Saved entries
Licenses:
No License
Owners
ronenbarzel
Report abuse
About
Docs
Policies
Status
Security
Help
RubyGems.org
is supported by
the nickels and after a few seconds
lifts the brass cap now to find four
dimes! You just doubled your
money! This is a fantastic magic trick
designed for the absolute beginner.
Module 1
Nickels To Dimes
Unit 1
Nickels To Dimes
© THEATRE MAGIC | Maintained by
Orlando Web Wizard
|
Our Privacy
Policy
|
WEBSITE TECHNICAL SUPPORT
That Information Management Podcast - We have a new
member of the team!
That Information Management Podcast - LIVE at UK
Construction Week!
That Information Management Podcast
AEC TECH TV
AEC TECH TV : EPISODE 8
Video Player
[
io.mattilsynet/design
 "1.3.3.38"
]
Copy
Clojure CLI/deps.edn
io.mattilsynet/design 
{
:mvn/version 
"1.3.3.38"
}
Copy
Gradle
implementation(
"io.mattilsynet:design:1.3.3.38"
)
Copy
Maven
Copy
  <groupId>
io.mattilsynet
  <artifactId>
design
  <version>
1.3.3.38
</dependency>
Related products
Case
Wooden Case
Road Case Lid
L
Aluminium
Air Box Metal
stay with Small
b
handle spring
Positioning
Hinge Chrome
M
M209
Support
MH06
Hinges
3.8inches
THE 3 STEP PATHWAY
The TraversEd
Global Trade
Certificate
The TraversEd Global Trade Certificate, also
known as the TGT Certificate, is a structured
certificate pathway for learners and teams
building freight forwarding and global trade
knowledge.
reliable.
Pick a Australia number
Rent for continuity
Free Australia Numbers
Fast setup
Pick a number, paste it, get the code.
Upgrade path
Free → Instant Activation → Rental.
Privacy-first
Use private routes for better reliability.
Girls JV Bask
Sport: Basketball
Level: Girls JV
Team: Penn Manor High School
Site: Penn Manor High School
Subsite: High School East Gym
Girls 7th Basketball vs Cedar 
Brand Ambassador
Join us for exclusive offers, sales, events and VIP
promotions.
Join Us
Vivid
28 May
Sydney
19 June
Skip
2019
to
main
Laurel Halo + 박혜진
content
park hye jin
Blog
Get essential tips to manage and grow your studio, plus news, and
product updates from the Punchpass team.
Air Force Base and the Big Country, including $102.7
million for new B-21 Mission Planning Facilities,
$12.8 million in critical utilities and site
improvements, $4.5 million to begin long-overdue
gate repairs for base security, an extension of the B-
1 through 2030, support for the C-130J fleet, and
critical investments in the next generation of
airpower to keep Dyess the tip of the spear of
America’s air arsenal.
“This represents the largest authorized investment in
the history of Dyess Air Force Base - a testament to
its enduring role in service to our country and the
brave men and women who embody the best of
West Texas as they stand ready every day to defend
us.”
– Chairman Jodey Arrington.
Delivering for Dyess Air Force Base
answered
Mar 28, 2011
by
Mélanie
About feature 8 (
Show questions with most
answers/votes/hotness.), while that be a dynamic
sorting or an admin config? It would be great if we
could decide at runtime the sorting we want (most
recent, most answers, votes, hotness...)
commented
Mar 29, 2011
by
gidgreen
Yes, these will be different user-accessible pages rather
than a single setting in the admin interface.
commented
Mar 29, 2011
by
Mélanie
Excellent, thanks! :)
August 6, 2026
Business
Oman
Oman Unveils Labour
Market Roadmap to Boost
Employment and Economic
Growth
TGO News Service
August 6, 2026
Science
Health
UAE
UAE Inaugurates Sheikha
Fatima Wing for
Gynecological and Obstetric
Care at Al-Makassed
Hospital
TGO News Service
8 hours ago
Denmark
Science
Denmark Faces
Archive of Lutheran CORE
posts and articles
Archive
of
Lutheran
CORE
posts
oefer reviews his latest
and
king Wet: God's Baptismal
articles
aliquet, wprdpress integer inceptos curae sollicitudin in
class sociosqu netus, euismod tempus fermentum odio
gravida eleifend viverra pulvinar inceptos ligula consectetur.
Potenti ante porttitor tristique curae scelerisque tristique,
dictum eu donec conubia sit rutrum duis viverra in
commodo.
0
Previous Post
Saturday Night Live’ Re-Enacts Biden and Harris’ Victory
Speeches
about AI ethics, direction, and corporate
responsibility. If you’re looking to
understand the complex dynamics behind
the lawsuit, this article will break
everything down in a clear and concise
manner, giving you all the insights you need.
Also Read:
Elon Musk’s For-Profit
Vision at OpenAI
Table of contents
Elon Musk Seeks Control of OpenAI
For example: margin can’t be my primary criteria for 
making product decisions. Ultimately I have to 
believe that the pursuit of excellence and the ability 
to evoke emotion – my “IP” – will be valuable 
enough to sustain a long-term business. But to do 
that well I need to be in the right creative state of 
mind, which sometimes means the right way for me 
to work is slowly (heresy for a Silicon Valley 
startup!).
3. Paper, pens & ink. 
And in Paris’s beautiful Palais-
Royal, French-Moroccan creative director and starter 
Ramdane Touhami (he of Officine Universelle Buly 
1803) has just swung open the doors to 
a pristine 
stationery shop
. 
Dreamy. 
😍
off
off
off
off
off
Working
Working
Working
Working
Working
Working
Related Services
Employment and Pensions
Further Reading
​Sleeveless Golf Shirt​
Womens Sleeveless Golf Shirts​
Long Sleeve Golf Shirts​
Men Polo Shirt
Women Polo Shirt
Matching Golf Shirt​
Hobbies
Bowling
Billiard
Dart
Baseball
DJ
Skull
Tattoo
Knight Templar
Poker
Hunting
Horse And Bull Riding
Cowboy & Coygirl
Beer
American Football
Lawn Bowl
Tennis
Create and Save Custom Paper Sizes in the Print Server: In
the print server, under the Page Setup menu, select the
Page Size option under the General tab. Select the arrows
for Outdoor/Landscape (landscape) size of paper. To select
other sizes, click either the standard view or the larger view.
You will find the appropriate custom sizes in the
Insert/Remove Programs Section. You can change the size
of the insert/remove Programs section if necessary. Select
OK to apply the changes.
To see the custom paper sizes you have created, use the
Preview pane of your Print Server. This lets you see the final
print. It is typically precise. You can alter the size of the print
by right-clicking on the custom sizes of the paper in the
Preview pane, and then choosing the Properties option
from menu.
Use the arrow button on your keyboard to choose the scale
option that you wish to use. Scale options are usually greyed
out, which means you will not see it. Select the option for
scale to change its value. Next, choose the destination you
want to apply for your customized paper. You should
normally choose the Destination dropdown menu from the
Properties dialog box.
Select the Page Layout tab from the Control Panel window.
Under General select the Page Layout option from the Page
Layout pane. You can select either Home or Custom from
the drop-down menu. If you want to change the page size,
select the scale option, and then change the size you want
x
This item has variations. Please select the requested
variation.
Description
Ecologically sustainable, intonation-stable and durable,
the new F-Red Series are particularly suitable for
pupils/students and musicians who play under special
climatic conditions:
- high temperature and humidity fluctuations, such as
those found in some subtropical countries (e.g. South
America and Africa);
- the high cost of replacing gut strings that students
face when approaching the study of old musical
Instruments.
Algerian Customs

◆ **Task brief**
Reproduce, character for character, only the lines of the preceding data that start at the line with "Further Reading" and end at the line with "- the high cost", both included.

◆ **Solution to the problem**
Further Reading
​Sleeveless Golf Shirt​
Womens Sleeveless Golf Shirts​
Long Sleeve Golf Shirts​
Men Polo Shirt
Women Polo Shirt
Matching Golf Shirt​
Hobbies
Bowling
Billiard
Dart
Baseball
DJ
Skull
Tattoo
Knight Templar
Poker
Hunting
Horse And Bull Riding
Cowboy & Coygirl
Beer
American Football
Lawn Bowl
Tennis
Create and Save Custom Paper Sizes in the Print Server: In
the print server, under the Page Setup menu, select the
Page Size option under the General tab. Select the arrows
for Outdoor/Landscape (landscape) size of paper. To select
other sizes, click either the standard view or the larger view.
You will find the appropriate custom sizes in the
Insert/Remove Programs Section. You can change the size
of the insert/remove Programs section if necessary. Select
OK to apply the changes.
To see the custom paper sizes you have created, use the
Preview pane of your Print Server. This lets you see the final
print. It is typically precise. You can alter the size of the print
by right-clicking on the custom sizes of the paper in the
Preview pane, and then choosing the Properties option
from menu.
Use the arrow button on your keyboard to choose the scale
option that you wish to use. Scale options are usually greyed
out, which means you will not see it. Select the option for
scale to change its value. Next, choose the destination you
want to apply for your customized paper. You should
normally choose the Destination dropdown menu from the
Properties dialog box.
Select the Page Layout tab from the Control Panel window.
Under General select the Page Layout option from the Page
Layout pane. You can select either Home or Custom from
the drop-down menu. If you want to change the page size,
select the scale option, and then change the size you want
x
This item has variations. Please select the requested
variation.
Description
Ecologically sustainable, intonation-stable and durable,
the new F-Red Series are particularly suitable for
pupils/students and musicians who play under special
climatic conditions:
- high temperature and humidity fluctuations, such as
those found in some subtropical countries (e.g. South
America and Africa);
- the high cost of replacing gut strings that students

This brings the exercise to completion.